Wakil Bupati Sambas Heroaldi menyambut baik wacana pemekaran wilayah, ia mengibaratkan bagaimana anak ingin mandiri dan lepas dari orang tuanya. Namun orang tua tetap melihat kesiapan anak dalam berumah tangga.
“Untuk keluar dari rumah tangga, tentunya orang tua ingin melihat kesiapan anak, apakah nantinya menjadi beban atau berkembang. Walaupun telah memenuhi persyaratan untuk berumah tangga,” jelasnya.
Hero menegaskan, saat ini pemerintah pusat masih melakukan moratorium, namun kita perlu bersiap diri memenuhi kelengkapan persyaratan.
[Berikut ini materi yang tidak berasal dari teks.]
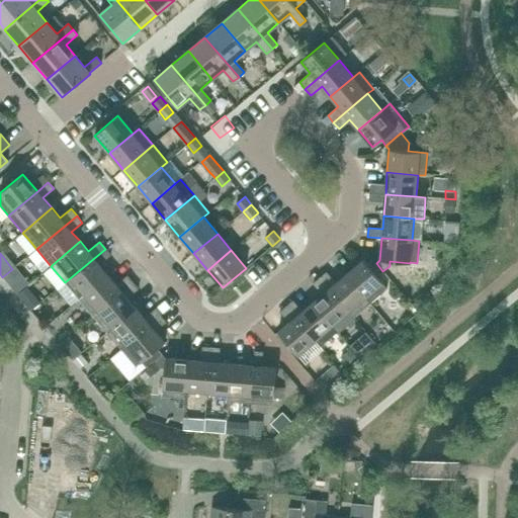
[(79,299),(108,275),(94,258),(65,282),(79,299)]
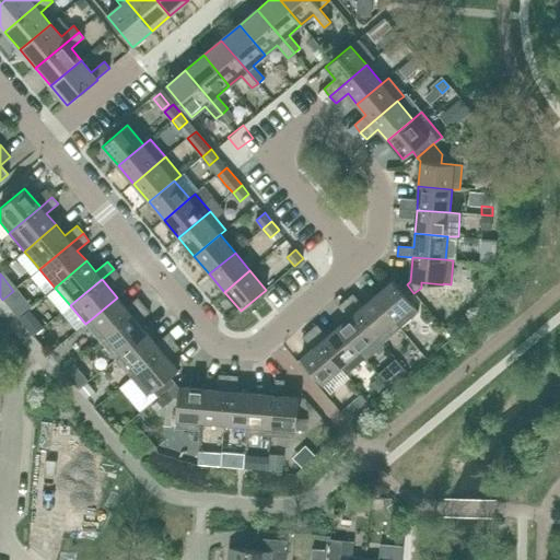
[(407,284),(400,290),(393,281),(373,296),(400,328),(418,313),(413,307),(413,306),(408,299),(413,293),(407,284)]
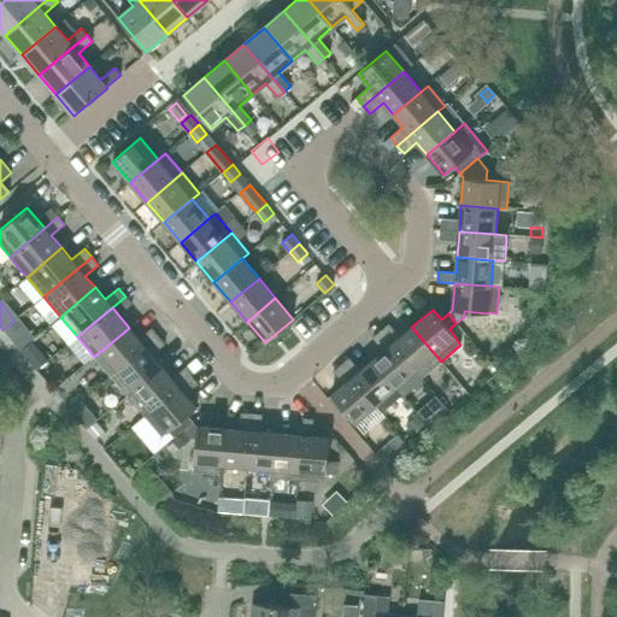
[(464,317),(456,323),(468,339),(476,331),(464,317)]
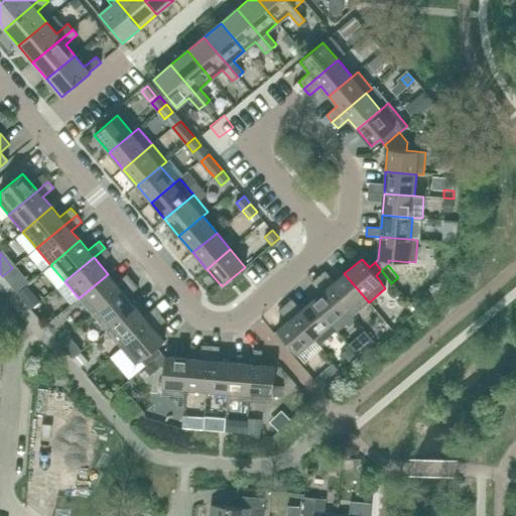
[(344,273),(335,282),(326,271),(318,276),(352,316),(369,302),(344,273)]
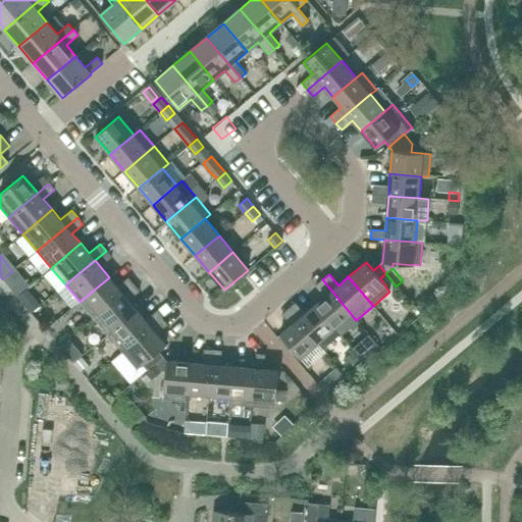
[(128,277),(117,288),(109,277),(80,302),(94,318),(134,284),(128,277)]
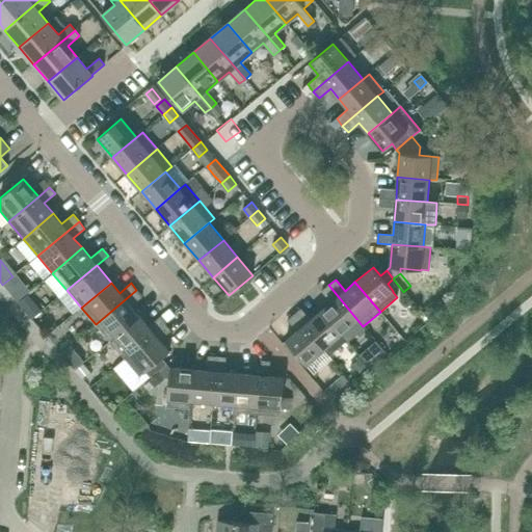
[(331,302),(321,311),(346,341),(363,326),(328,285),(321,291),(331,302)]
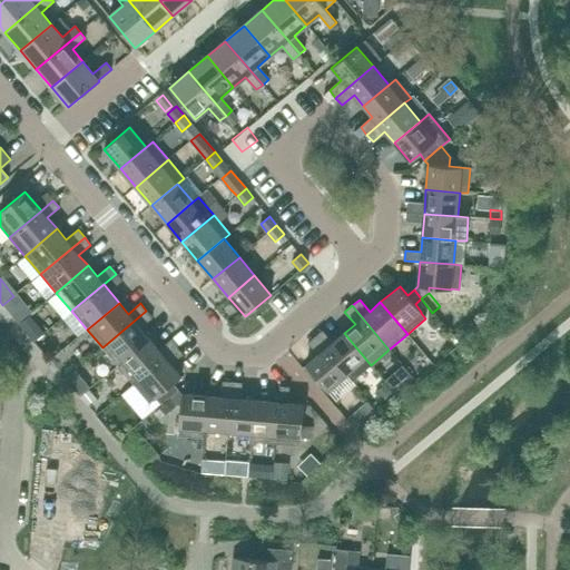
[(140,328),(153,318),(146,311),(102,347),(118,366),(149,340),(140,328)]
Sehingga persyaratan administrasi telah siap saat moratorium dibuka.
“Perlu pemberkasan kembali persyaratan DOB KSU, sehingga pemerintah daerah bisa bersama-sama dalam memenuhi persyaratan menjadi DOB.” Ujar Wakil Bupati Sambas menjelaskan.
Perlu Kajiann Persyaratan DOB KSU
Bupati Sambas Satono menyambut baik audensi PPKSU, dalam kesempatan itu Bupati Satono menyampaikan berbagai kepentingan dari pemekaran, baik sisi politiik, keamanan, ekonomi dan kepentingan daerah lainnya.
“Perlu kajian persyaratan DOB, baik dari sisi pemetaan luas wilayah, jumlah penduduk, pertahanan keamanan. Ekonomi dan kelengkapan lainnya, terutama kepentingan politik,” kata Bupati Sambas Satono memberikan motivasi.
Bupati mengatakan ia siap menandatangani pemekaran KSU, namun alangkah baiknya dilakukan kajian dahulu. Karena tanda tangan Bupati juga ada masa waktunya, sehingga ini harus menjadi perhatian panitia.
“Tanda tangan bupati itu ada masa waktunya, sehingga diperlukan kesiapan panitia dalam pemberkasan, termasuk kajian, serta dukungan lainnya dalam percepatan pemekaran KSU,” pesannya.
Usai audensi, Ketua PPKSU Misni Safari bersama panitia menyerahkan berkas persyaratan DOB KSU didampingi Wakil Bupati Sambas Heroaldi, Sekda Sambas Ferry Madagaskar, serta pejabat terkait.